This week, the Federal Reserve issued their latest meeting minutes. They viewed the labor market positively: unemployment and initial claims for unemployment were low while wages were increasing at slightly higher rates. PCEs were growing moderately and future indicators of consumer spending were bullish. Industrial production was recently unchanged, but mostly due to a drop in utility output. Business investment was still weak, but recent indicators showed a slight increase. The Fed is projecting slightly higher growth due to a perceived increase in fiscal spending and an increase in price pressures due to recent increases in energy prices.
Credit markets are in strong good shape. Although rising inflation expectations (as measured by the spread between treasuries and TIPS) have led to a selloff in the treasury market, rates are still historically low:
Corporate yields have also increased since the election:
AAA (in blue) are near 5-year highs. But BBB credit (in red) is still low by recent standards. The recent increase in yields explains higher corporate issuance since the first of the year (subscription required):
Wall Street's debt engine has begun 2017 in record form, as companies lock in borrowing costs shortly before Donald Trump's inauguration as the US president-elect raises hopes of a stronger economy and higher interest rates.
After this week's record start for debt sales, activity remained brisk on Wednesday with dollar deals completed by car companies Ford and Toyota and banking groups Lloyds, Bank of Montreal and Citigroup. Earlier, Royal Bank of Canada priced a £500m sterling bond and ABN Amro issued €2.25bn of euro-denominated debt.

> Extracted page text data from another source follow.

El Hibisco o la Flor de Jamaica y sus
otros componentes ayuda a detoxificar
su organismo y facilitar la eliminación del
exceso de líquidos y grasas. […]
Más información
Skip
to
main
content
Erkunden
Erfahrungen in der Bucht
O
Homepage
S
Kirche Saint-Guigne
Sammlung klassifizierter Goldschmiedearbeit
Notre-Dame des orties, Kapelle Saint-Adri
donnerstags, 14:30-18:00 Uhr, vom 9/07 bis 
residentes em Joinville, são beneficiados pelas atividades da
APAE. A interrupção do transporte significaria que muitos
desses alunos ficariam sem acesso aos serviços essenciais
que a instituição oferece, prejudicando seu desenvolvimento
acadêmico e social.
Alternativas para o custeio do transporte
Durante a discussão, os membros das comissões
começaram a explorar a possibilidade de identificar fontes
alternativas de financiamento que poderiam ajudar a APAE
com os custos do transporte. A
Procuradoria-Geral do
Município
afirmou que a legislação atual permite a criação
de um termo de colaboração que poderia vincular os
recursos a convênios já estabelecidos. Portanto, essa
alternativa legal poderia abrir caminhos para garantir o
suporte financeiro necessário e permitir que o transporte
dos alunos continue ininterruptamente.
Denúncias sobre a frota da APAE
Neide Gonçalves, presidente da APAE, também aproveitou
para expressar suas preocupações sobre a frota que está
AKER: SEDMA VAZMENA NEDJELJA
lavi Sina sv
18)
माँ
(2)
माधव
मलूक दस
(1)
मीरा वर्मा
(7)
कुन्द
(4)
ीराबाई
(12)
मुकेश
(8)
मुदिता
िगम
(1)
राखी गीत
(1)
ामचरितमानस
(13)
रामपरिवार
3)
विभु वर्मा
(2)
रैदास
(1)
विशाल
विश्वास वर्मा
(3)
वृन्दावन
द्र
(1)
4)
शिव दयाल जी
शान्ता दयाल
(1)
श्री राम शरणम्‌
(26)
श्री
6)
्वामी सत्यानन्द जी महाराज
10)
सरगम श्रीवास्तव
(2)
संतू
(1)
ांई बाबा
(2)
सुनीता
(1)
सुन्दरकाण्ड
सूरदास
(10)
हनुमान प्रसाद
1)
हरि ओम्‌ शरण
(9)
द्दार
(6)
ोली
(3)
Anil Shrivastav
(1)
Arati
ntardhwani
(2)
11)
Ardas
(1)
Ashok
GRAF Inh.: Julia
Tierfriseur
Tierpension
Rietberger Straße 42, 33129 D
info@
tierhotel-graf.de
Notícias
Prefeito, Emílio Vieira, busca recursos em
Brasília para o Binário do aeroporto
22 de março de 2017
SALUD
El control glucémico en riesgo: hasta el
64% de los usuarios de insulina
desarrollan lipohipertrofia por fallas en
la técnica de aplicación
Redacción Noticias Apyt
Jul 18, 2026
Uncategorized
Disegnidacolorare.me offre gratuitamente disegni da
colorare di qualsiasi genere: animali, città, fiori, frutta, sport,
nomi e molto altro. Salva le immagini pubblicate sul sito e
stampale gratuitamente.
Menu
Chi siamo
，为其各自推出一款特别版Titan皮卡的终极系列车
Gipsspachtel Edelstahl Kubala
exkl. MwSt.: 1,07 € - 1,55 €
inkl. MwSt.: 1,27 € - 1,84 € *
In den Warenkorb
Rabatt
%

That followed 11 companies and banks selling $19.9bn of debt in the US on Tuesday as global financial markets reopened after the New Year holiday. It marked the strongest start to a year on record, according to data from Dealogic. Global issuance totalled $21.2bn, also a record.
Consumer credit is also plentiful (from the Minutes):
Consumer credit continued to be readily available for most borrowers, and overall loan balances increased about 6 percent over the 12 months ending in September. In the subprime sector, credit card lending standards appeared to remain tight, and extensions of new credit to subprime auto loan borrowers edged down in the third quarter. Measures of consumer credit quality were little changed in the third quarter.
The interest rate on 30-year fixed-rate residential mortgages moved up in line with Treasury yields, although the rate remained low by historical standards and mortgage availability appeared little changed. Likely in part because of the increase in mortgage rates, refinance originations decreased in November, but purchase originations were little changed.
Consumers are in much stronger financial shape. The financial obligations and debt service payments ratio are near multi-decade lows as are credit card charge-offs (subscription required):
Fitch's prime credit card ABS chargeoff index hit a new low of 2.33 percent for December for data going back to 1991, 10 basis points below its previous low of 2.43 percent reached in October 2016, writes Joe Rennison in New York.
The index tracks approximately $138.4bn of bonds backed by $222.2bn of prime quality credit card loans, originated by institutions such as Bank of America, Citibank, JPMorgan Chase, Capital One and Discover.
"Credit card issuers have been tightening underwriting and focusing on higher FICO customers since the crisis, which coupled with low interest rates have helped cardholders better manage their finances and pay off their debt," said Herman Poon, Senior Director, Fitch Ratings.
There is nothing in the credit markets that indicates a problem is coming down the pike in the next 12-18 months.
The Fed has not only increased their growth forecast, but also their inflation expectations. The former is higher due to the incoming administration's promise for lower taxes and higher federal spending, while the increase in the CMT-TIPS spreads has caused the latter. Increased federal spending is not guaranteed. While the Republicans control the House and have of late generally been more accepting of Trump's positions, a large conservative core may not want to increase deficit spending. Tax reform is a far more achievable goal. While most commentators have not offered this explanation, the OPEC supply restriction deal is just as likely an explanation for increased inflation expectations as the potential for an increase in federal spending and tax reform.